Activity
Once you have counted the lines below that contain "microsoft", give that number and nothing else.
────
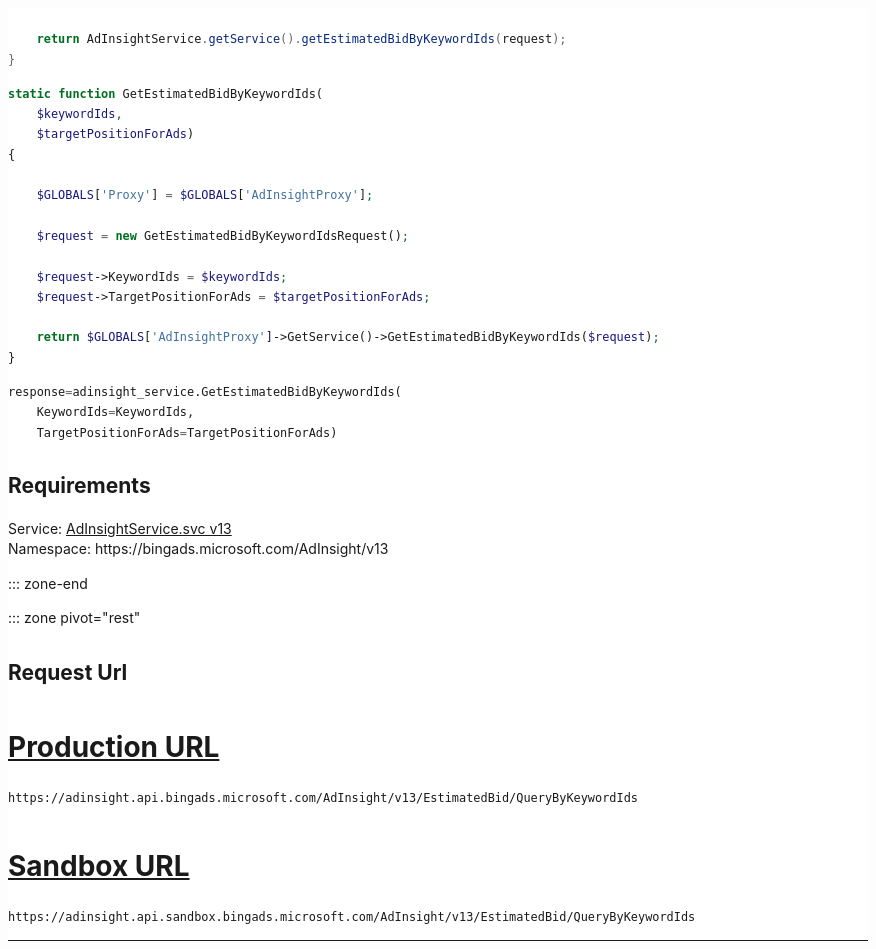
 ```java

	return AdInsightService.getService().getEstimatedBidByKeywordIds(request);
}
```
```php
static function GetEstimatedBidByKeywordIds(
	$keywordIds,
	$targetPositionForAds)
{

	$GLOBALS['Proxy'] = $GLOBALS['AdInsightProxy'];

	$request = new GetEstimatedBidByKeywordIdsRequest();

	$request->KeywordIds = $keywordIds;
	$request->TargetPositionForAds = $targetPositionForAds;

	return $GLOBALS['AdInsightProxy']->GetService()->GetEstimatedBidByKeywordIds($request);
}
```
```python
response=adinsight_service.GetEstimatedBidByKeywordIds(
	KeywordIds=KeywordIds,
	TargetPositionForAds=TargetPositionForAds)
```

## Requirements
Service: [AdInsightService.svc v13](https://adinsight.api.bingads.microsoft.com/Api/Advertiser/AdInsight/v13/AdInsightService.svc)  
Namespace: https\://bingads.microsoft.com/AdInsight/v13  

::: zone-end

::: zone pivot="rest"

## <a name="url"></a>Request Url

# [Production URL](#tab/prod)

```POST
https://adinsight.api.bingads.microsoft.com/AdInsight/v13/EstimatedBid/QueryByKeywordIds
```

# [Sandbox URL](#tab/sandbox)

```POST
https://adinsight.api.sandbox.bingads.microsoft.com/AdInsight/v13/EstimatedBid/QueryByKeywordIds
```

-----
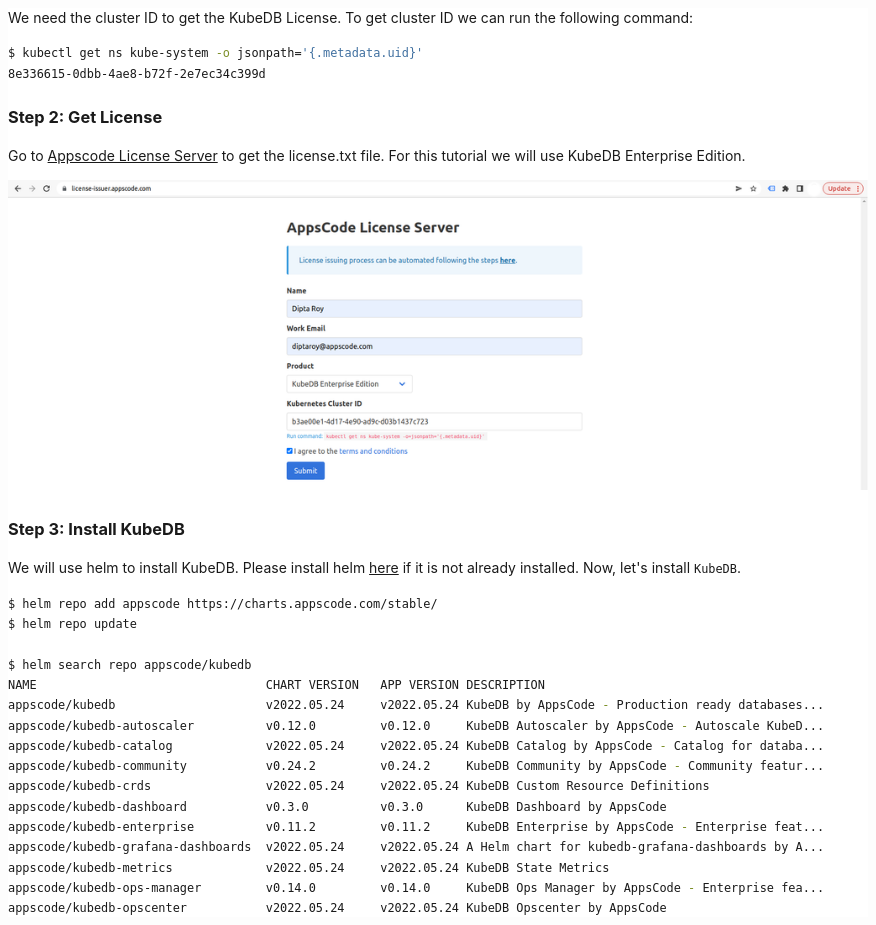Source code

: We need the cluster ID to get the KubeDB License.
To get cluster ID we can run the following command:

```bash
$ kubectl get ns kube-system -o jsonpath='{.metadata.uid}'
8e336615-0dbb-4ae8-b72f-2e7ec34c399d 
```

### Step 2: Get License

Go to [Appscode License Server](https://license-issuer.appscode.com/) to get the license.txt file. For this tutorial we will use KubeDB Enterprise Edition.

![License Server](AppscodeLicense.png)

### Step 3: Install KubeDB

We will use helm to install KubeDB. Please install helm [here](https://helm.sh/docs/intro/install/) if it is not already installed.
Now, let's install `KubeDB`.

```bash
$ helm repo add appscode https://charts.appscode.com/stable/
$ helm repo update

$ helm search repo appscode/kubedb
NAME                              	CHART VERSION	APP VERSION	DESCRIPTION                                       
appscode/kubedb                   	v2022.05.24  	v2022.05.24	KubeDB by AppsCode - Production ready databases...
appscode/kubedb-autoscaler        	v0.12.0      	v0.12.0    	KubeDB Autoscaler by AppsCode - Autoscale KubeD...
appscode/kubedb-catalog           	v2022.05.24  	v2022.05.24	KubeDB Catalog by AppsCode - Catalog for databa...
appscode/kubedb-community         	v0.24.2      	v0.24.2    	KubeDB Community by AppsCode - Community featur...
appscode/kubedb-crds              	v2022.05.24  	v2022.05.24	KubeDB Custom Resource Definitions                
appscode/kubedb-dashboard         	v0.3.0       	v0.3.0     	KubeDB Dashboard by AppsCode                      
appscode/kubedb-enterprise        	v0.11.2      	v0.11.2    	KubeDB Enterprise by AppsCode - Enterprise feat...
appscode/kubedb-grafana-dashboards	v2022.05.24  	v2022.05.24	A Helm chart for kubedb-grafana-dashboards by A...
appscode/kubedb-metrics           	v2022.05.24  	v2022.05.24	KubeDB State Metrics                              
appscode/kubedb-ops-manager       	v0.14.0      	v0.14.0    	KubeDB Ops Manager by AppsCode - Enterprise fea...
appscode/kubedb-opscenter         	v2022.05.24  	v2022.05.24	KubeDB Opscenter by AppsCode                      
```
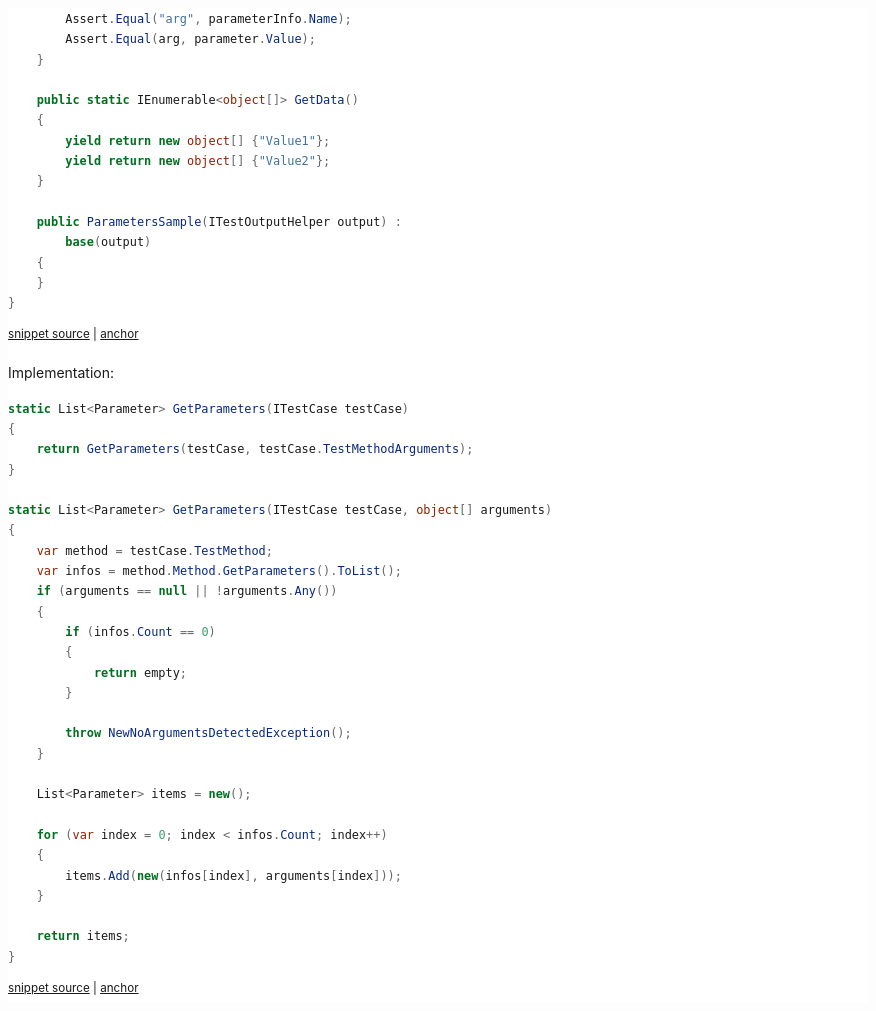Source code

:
 ```cs
        Assert.Equal("arg", parameterInfo.Name);
        Assert.Equal(arg, parameter.Value);
    }

    public static IEnumerable<object[]> GetData()
    {
        yield return new object[] {"Value1"};
        yield return new object[] {"Value2"};
    }

    public ParametersSample(ITestOutputHelper output) :
        base(output)
    {
    }
}
```
<sup><a href='/src/Tests/Snippets/ParametersSample.cs#L1-L29' title='Snippet source file'>snippet source</a> | <a href='#snippet-ParametersSample.cs' title='Start of snippet'>anchor</a></sup>


Implementation:


<a id='snippet-parameters'></a>
```cs
static List<Parameter> GetParameters(ITestCase testCase)
{
    return GetParameters(testCase, testCase.TestMethodArguments);
}

static List<Parameter> GetParameters(ITestCase testCase, object[] arguments)
{
    var method = testCase.TestMethod;
    var infos = method.Method.GetParameters().ToList();
    if (arguments == null || !arguments.Any())
    {
        if (infos.Count == 0)
        {
            return empty;
        }

        throw NewNoArgumentsDetectedException();
    }

    List<Parameter> items = new();

    for (var index = 0; index < infos.Count; index++)
    {
        items.Add(new(infos[index], arguments[index]));
    }

    return items;
}
```
<sup><a href='/src/XunitContext/Context_Parameters.cs#L28-L57' title='Snippet source file'>snippet source</a> | <a href='#snippet-parameters' title='Start of snippet'>anchor</a></sup>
────
Exercise solution
4